On hindsight I feel that film-makers are a selfish lot. Their need for self-discovery and self-gratification isolates their nearest ones. Their need for isolation makes their dearest ones lonely, sad and often confused. Film-makers also suffer from the ‘victim syndrome’. They believe that nobody really understands them or their ‘inner turmoil’. The truth is that they are victims of their own need for expression. I am still not sure whether being a film-maker is a lonely profession or whether it is a selfish profession.

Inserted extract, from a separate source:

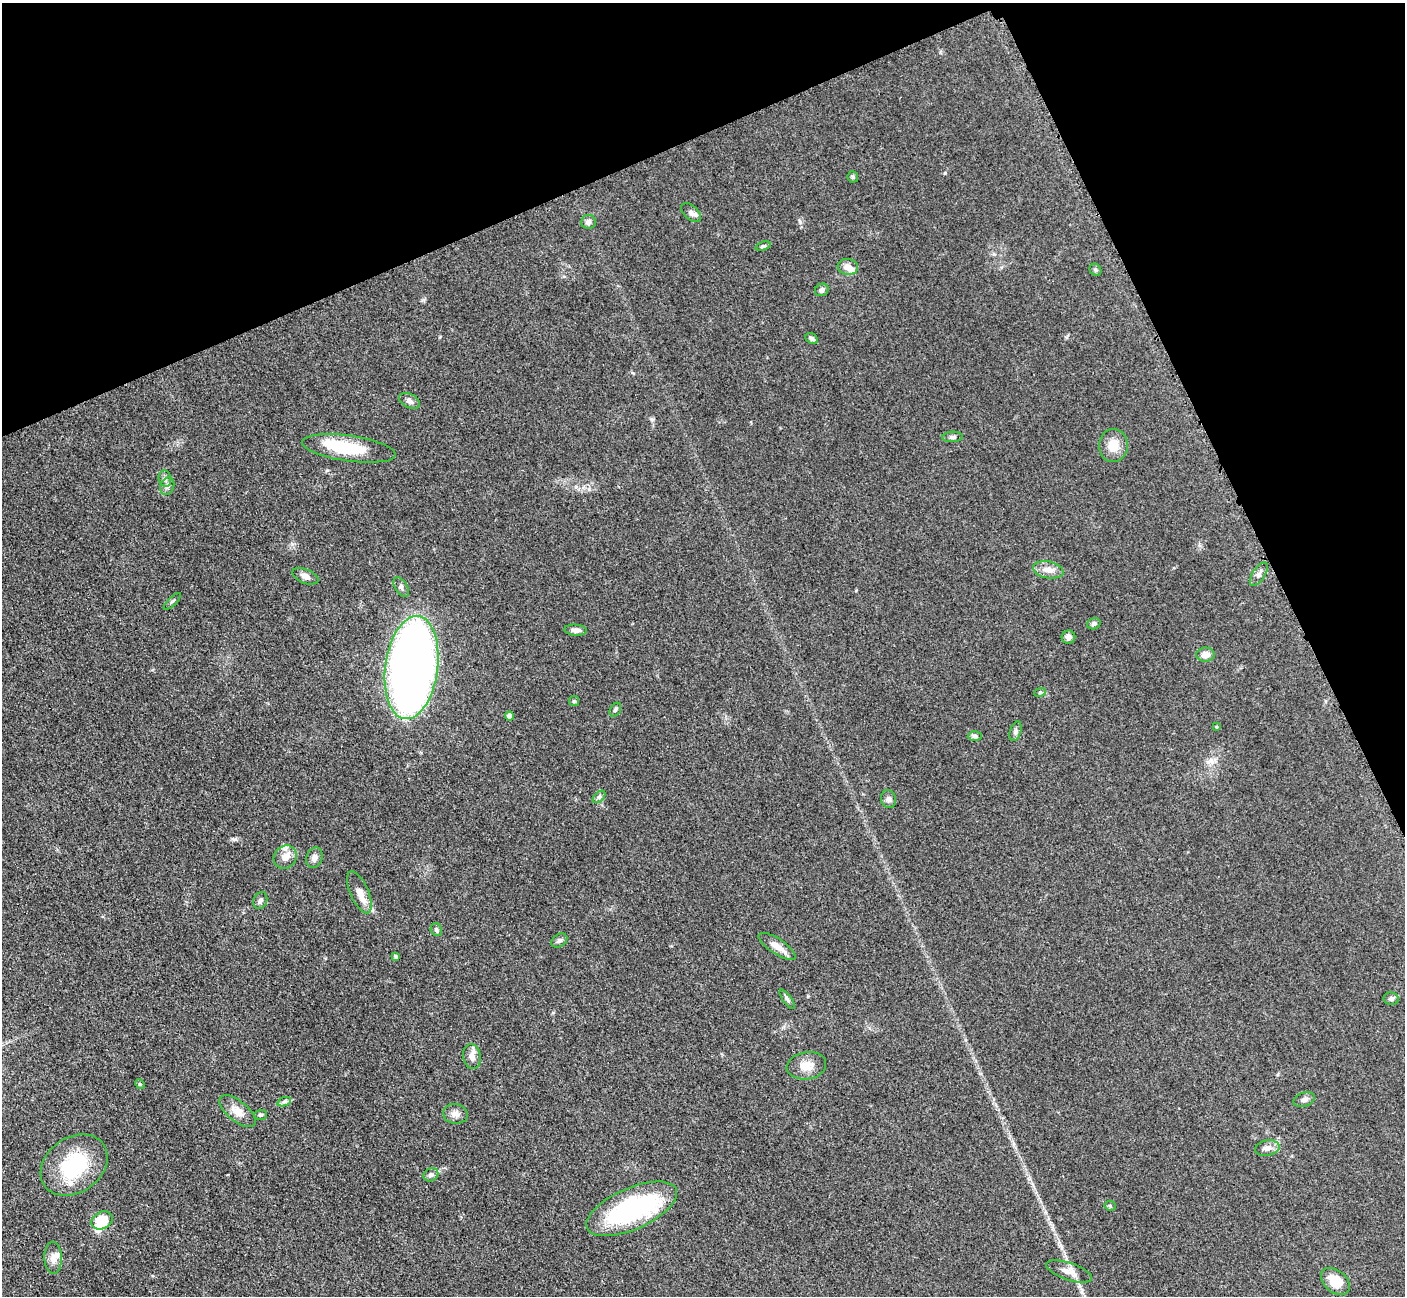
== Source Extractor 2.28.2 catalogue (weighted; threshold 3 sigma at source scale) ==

There is pain. In my heart. It happens. Every time. I embark. Upon this path. A path. That is agonizing. Yet full. Of ecstasy. My breathing. Gets hurried. My mind. Searches an answer. To a riddle. A riddle. That I call. A story. My heart. Seeks salvation. In a temporary moment. Called creation. I also question. My anxiety. And wonder. Is it worth the pain? I have no answer. Except. My restlessness. Self imposed. Self inflicted. Painful pleasure. I feel privileged. Yet pressured. I ask. Why do I have to be different? Why do I have to persist? Yet I persist. Into an unknown quest. I attempt. A conquest. Of my own demons. I am thankful. And resentful. That I guess. Is life.

Personal circumstances, financial compulsions and the urge to make films again got me back to the city. I journeyed back to the city knowing only this much. I would make a film that I wanted to make. I would make a film the way I wanted to make it. I would make a film with complete honesty. I would make a film with somebody who believed in my story. I would make a film with somebody who believed in me. The process of making the film had to be organic. The story had to be from within me. It had to express something I felt deeply about. The characters, screenplay, structure had to flow from conviction and not compulsion. The shots had to germinate from the scene. The mis en scene had to evolve from a space that belonged to my characters. Nothing would be forced. Nothing fake. Nothing convoluted.  All this was easier said than done. The real battle had just begun.

I did not have a story yet. I had worked on many scripts and toyed with many ideas. Some of them were unrealistic dreams. Some of them were out of date. Some of them were simply terrible. One of them was an idea that I had for nearly 5 years. It was an idea that had consumed me for the longest time. It was a script that I wanted to make but ended up making ‘Woodstock Villa’ instead. It is a script I still want to make. That script is another story. And hopefully another journey.

February 11, 2010 changed my life forever. A tragedy gave birth to a story. A story that had to be told. A story that had to be seen. A journey that had to be witnessed. Finally I had a story to tell… My untitled dream was born…

I closed my eyes. As she flowed past. I tried to focus. On her journey. I tried to block. Thoughts of myself. But the mind. Played its game. Her journey. Got muddled. With mine. Both hindered. Both in turmoil. Yet flowing. Merging. Resting. Flowing. Sometimes rushing. Sometimes calm. Many confused moments later. I opened my eyes. My mind. And me. At peace. Until the next hurdle.